Soutien de la classe politique à Ferrand après l'incendie de sa résidence secondaire

La résidence secondaire du président de l'Assemblée Nationale a été la cible d'une tentative d'incendie. Une "belle" solidarité s'est créée suite à cet acte d'une particulière malveillance.

La résidence secondaire du président de l'Assemblée Nationale a été la cible d'une tentative d'incendie. Une "belle" solidarité s'est créée suite à cet acte d'une particulière malveillance.
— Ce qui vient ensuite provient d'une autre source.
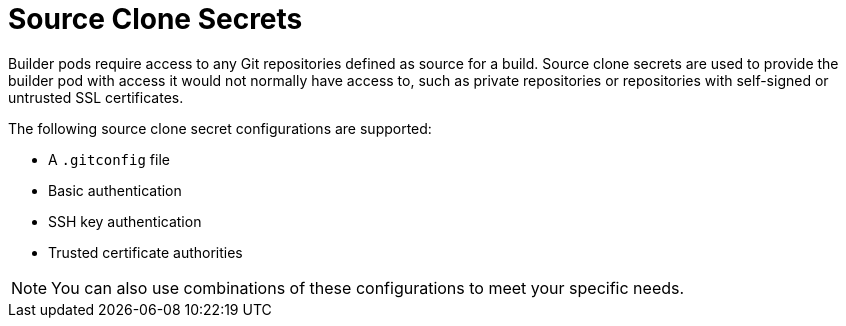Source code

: // Module included in the following assemblies:
//
//* builds/creating-build-inputs.adoc

[id="builds-adding-source-clone-secrets_{context}"]
= Source Clone Secrets

Builder pods require access to any Git repositories defined as source for a build. Source clone secrets are used to provide the builder pod with access it would not normally have access to, such as private repositories or repositories with self-signed or untrusted SSL certificates.

The following source clone secret configurations are supported:

* A `.gitconfig` file
* Basic authentication
* SSH key authentication
* Trusted certificate authorities

[NOTE]
====
You can also use combinations of these configurations to meet your specific needs.
====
De l'extrême droite à l'extrême gauche en passant par le centre, tout le monde a apporté son soutien à Richard Ferrand suite aux dégâts matériels qu'il a subis après l'incendie. Des tweets plein d'émotion et de tendresse pour celui qui, rappelons le, aurait selon Mediapart favorisé le bien immobilier de sa femme en tant que directeur des Mutuelles de Bretagne pour y héberger les bureaux de l'entreprise qu'il dirigeait. De ministre de la Cohésion Nationale, il est alors relégué à chef de son groupe parlementaire pour laisser la tempête passer. La tempête passe et il obtient la présidence de l'Assemblée Nationale. Un belle stratégie politique...ou personnelle plutôt.

Et c'est autour de ce monsieur que la classe politique a fait corps pour dénoncer cet acte malveillant. Des gilets jaunes gravement blessés, éborgnés et même amputés d'une main n'auront point droit aux égards des élus et ministres visiblement très inquiets pour leurs émoluments, leurs privilèges et leurs passes-droits. La solidarité de la classe politique, fut-elle symbolique, n'ira donc pas aux victimes d'une répression policière inouïe mais à Richard Ferrand qui vit dans l'aisance et l'opulence. Une opulence que la justice n'a malheureusement pas jugée nécessaire de creuser malgré les révélations accablantes faites par Mediapart.

Rappelons que monsieur Ferrand lui, au moins, sera couvert par son assurance pour les dégradations de son logement. Tous les gilets jaunes mutilés n'auront hélas pas cette chance car les complémentaires santé ne couvrent pas le risque d'une participation à des "mouvements populaires" selon les propres termes de la mutuelle SAM-Vie.

Donc pas de prise en charge des soins ni de pension d'invalidité pour toutes ces victimes de bavures policières aux conséquences dramatiquement irreversibles mais des messages tellement affectueux pour Richard Ferrand. A vous de juger.